* Text
# Air conditioning - installing from scratch



## Alcalaina (Aug 6, 2010)

We've decided that as we aren't getting any younger and hot spells like last week are likely to become more frequent, we are going to install air-conditioning.

We've found a system that will run four interior wall units off one external box, which will go on the roof. It will heat the rooms in winter as well as cool them in summer, and shouldn't trip our existing potencia as we will never use more than two at a time.

Has anyone here done something similar? How long did the installation take? Any advice or problems to watch out for?


----------



## baldilocks (Mar 7, 2010)

Alcalaina said:


> We've decided that as we aren't getting any younger and hot spells like last week are likely to become more frequent, we are going to install air-conditioning.
> 
> We've found a system that will run four interior wall units off one external box, which will go on the roof. It will heat the rooms in winter as well as cool them in summer, and shouldn't trip our existing potencia as we will never use more than two at a time.
> 
> Has anyone here done something similar? How long did the installation take? Any advice or problems to watch out for?


Are you planning on doing the work yourselves or getting somebody to do it for you?

If the former it is a case of how long is a piece of string. 

If the latter, get the suppliers of the equipment to do the work. We have individual units and have always got the local electrical shop to "supply and fit." The job (individual units) normally take just about 1½ - 2 hours and has the advantage that if a unit doesn't work or fails to perform as it should, they replace it instantly with no hassle.

I'm not sure if the system you are proposing is a good idea since if the one outside unit goes on the blink, you have lost everything whereas with individual units, you can temporarily move to another room.


----------



## thrax (Nov 13, 2008)

* Instruction
Please write out the air conditioning thread again from "## baldilocks (Mar" up to and including "it for you?", swapping "roof" for "terrace".

* Dataset extract
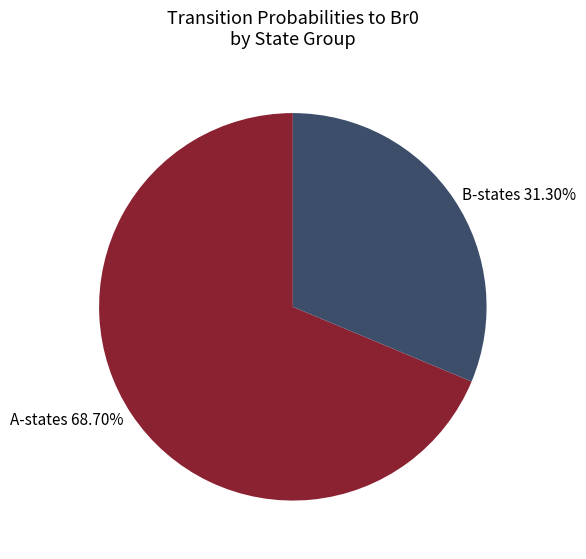

Do B-states 31.30% and A-states 68.70% together represent more than half of the pie?

Yes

* Written response
## baldilocks (Mar 7, 2010)

Alcalaina said:


> We've decided that as we aren't getting any younger and hot spells like last week are likely to become more frequent, we are going to install air-conditioning.
> 
> We've found a system that will run four interior wall units off one external box, which will go on the terrace. It will heat the rooms in winter as well as cool them in summer, and shouldn't trip our existing potencia as we will never use more than two at a time.
> 
> Has anyone here done something similar? How long did the installation take? Any advice or problems to watch out for?


Are you planning on doing the work yourselves or getting somebody to do it for you?